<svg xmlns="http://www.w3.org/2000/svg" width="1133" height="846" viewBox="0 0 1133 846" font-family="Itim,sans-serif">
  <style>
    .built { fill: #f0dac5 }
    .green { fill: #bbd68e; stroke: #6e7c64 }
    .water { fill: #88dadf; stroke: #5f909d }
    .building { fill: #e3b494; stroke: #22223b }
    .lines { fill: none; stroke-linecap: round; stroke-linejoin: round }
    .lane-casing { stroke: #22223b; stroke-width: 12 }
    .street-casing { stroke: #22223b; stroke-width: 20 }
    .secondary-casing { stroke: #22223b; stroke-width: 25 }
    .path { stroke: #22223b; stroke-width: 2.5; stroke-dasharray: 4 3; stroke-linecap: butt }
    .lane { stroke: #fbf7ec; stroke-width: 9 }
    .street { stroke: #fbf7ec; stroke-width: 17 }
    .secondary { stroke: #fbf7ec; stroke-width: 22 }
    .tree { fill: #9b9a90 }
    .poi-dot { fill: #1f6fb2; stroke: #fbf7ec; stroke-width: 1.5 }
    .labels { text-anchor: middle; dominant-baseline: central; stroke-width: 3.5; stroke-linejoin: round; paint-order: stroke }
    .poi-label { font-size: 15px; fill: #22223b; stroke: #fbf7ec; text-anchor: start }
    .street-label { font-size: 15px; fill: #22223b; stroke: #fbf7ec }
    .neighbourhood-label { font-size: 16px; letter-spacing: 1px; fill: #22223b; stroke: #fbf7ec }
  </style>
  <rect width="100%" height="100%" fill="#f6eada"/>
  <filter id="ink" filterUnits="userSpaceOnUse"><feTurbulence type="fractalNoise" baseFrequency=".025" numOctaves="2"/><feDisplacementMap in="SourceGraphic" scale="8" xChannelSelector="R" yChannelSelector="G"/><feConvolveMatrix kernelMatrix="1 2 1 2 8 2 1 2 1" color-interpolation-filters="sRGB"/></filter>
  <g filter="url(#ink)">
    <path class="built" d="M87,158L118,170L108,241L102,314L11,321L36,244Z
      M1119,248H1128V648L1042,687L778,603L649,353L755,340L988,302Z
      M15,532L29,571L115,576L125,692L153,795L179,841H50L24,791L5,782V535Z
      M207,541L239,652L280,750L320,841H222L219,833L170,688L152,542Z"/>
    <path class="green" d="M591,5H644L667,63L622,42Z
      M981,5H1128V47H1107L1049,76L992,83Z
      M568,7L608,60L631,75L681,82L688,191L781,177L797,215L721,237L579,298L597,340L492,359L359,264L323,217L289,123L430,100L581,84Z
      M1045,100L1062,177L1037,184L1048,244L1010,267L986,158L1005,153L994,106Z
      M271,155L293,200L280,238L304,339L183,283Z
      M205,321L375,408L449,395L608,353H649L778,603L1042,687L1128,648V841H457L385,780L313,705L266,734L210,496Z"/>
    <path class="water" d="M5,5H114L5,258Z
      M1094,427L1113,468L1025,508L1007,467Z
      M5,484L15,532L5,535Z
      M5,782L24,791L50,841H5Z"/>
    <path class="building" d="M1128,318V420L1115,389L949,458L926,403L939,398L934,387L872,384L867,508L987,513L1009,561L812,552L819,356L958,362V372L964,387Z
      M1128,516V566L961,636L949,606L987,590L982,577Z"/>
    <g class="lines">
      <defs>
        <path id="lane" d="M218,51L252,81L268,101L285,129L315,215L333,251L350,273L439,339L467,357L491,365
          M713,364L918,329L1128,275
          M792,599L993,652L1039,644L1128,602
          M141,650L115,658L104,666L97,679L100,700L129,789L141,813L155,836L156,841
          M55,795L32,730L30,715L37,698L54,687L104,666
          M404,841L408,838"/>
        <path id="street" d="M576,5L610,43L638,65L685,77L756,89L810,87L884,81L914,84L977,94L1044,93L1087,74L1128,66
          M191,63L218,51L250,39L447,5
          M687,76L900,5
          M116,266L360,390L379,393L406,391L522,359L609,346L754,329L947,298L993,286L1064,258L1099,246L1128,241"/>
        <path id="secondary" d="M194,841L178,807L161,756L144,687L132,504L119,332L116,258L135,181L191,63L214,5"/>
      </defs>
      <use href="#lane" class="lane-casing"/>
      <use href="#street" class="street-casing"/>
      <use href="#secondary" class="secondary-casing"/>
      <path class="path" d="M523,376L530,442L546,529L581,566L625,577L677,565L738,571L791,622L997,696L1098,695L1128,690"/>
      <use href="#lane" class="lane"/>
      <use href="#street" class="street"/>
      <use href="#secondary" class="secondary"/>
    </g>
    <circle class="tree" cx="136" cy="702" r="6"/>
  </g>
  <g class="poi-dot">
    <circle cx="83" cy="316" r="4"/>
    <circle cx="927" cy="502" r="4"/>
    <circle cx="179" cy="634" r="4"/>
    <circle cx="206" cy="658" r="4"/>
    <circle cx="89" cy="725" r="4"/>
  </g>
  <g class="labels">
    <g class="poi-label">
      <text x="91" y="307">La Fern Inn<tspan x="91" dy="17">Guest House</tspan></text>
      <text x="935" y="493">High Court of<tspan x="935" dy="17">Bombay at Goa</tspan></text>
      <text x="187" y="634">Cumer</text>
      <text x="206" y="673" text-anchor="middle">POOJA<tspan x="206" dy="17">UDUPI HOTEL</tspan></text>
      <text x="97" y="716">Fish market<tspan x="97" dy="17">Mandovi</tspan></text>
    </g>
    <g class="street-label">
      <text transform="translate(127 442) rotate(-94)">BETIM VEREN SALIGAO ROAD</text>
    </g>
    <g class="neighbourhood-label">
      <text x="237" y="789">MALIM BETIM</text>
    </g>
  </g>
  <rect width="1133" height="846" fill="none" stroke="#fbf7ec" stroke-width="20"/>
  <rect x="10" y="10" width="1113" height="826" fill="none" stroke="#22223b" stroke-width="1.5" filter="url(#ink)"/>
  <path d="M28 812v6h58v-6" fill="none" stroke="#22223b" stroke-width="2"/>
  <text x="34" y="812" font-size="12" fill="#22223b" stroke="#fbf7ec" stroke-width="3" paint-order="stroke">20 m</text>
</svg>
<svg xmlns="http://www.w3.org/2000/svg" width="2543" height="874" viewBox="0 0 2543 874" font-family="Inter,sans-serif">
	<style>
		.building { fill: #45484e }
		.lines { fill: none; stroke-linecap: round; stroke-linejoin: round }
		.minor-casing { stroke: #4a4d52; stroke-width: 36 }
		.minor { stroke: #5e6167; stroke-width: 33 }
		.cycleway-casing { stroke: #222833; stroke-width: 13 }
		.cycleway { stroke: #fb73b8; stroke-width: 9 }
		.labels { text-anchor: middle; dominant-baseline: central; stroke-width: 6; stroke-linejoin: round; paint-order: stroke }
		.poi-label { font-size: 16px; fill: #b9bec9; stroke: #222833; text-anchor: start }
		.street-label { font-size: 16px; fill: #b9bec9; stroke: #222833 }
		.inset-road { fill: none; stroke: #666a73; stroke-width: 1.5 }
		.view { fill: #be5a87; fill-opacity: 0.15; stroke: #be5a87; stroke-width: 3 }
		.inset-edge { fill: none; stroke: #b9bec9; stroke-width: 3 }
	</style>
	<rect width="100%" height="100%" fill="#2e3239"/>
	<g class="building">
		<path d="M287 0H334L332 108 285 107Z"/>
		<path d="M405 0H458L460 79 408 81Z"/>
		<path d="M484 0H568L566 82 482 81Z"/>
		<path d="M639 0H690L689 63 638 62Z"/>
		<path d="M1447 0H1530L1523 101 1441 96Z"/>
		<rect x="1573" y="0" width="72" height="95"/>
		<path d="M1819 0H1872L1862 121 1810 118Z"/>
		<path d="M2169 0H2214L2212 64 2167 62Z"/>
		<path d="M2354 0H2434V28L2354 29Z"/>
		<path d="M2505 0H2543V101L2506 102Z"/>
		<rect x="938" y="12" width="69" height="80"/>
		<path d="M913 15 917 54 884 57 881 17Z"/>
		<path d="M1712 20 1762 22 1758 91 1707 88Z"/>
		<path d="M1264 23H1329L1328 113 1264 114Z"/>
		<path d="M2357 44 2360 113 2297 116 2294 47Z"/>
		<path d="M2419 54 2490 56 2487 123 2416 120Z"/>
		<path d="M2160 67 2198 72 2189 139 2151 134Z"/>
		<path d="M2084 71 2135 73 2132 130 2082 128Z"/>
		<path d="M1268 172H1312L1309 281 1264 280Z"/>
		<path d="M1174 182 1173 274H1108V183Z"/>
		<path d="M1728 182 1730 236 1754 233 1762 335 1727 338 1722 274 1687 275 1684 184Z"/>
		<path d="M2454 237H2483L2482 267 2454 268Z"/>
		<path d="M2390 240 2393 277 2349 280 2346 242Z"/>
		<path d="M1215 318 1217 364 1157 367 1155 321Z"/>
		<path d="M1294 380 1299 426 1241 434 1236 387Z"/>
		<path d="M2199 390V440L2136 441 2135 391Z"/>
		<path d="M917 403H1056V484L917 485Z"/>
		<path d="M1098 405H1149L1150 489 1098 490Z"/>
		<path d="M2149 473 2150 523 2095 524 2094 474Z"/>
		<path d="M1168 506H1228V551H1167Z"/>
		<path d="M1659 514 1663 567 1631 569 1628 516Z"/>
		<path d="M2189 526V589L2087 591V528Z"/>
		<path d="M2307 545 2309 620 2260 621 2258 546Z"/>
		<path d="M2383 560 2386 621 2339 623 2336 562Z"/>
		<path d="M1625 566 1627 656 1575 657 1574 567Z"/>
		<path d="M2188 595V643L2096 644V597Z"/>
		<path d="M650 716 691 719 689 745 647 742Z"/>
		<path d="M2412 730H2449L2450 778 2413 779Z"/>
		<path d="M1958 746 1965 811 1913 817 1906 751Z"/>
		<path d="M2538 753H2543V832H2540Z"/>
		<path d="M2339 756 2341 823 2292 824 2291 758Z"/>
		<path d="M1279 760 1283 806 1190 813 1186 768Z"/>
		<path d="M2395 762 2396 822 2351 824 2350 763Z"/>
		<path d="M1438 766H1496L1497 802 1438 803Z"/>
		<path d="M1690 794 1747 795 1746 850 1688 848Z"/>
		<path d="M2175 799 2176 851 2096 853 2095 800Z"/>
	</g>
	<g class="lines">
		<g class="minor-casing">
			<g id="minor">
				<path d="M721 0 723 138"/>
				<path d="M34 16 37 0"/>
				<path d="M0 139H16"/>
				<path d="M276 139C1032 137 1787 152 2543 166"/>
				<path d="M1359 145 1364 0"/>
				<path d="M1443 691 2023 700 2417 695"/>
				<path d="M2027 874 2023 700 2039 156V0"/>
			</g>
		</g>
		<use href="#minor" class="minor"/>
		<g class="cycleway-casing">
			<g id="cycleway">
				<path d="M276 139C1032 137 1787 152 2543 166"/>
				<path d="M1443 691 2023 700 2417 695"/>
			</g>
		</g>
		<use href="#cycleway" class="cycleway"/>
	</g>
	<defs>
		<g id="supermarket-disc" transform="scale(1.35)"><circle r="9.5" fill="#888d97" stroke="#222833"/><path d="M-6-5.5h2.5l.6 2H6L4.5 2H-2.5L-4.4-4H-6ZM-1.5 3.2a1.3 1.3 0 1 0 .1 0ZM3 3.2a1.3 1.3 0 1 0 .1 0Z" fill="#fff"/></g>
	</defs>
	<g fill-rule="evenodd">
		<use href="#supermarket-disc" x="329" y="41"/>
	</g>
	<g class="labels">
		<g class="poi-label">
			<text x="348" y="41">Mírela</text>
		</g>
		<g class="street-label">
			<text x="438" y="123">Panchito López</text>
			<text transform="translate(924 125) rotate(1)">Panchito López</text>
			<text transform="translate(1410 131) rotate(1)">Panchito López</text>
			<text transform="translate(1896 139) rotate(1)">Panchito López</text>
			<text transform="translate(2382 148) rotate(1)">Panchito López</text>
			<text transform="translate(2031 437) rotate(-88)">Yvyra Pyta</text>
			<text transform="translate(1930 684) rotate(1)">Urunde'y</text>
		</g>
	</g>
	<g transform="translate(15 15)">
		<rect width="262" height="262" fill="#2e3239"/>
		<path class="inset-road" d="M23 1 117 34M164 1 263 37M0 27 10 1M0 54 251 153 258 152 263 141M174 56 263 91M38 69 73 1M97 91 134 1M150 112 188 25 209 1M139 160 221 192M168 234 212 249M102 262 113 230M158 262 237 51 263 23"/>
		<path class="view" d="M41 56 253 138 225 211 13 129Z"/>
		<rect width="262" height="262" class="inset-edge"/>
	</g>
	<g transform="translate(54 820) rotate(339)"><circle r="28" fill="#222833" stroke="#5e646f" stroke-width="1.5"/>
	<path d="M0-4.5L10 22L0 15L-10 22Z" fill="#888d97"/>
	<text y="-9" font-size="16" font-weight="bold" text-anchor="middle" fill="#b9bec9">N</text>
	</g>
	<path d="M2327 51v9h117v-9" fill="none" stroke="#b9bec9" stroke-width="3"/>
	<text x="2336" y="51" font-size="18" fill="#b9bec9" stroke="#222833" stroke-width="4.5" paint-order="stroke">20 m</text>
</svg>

● ● ● ● ●

*WORK ITEM*: What are the lines above, starting at the one with "#22223b; stroke-width: 25" and ending at the one with "#fbf7ec; stroke-width: 9"? Give them again exactly, and only them.

*EXERCISE OUTPUT*:
    .secondary-casing { stroke: #22223b; stroke-width: 25 }
    .path { stroke: #22223b; stroke-width: 2.5; stroke-dasharray: 4 3; stroke-linecap: butt }
    .lane { stroke: #fbf7ec; stroke-width: 9 }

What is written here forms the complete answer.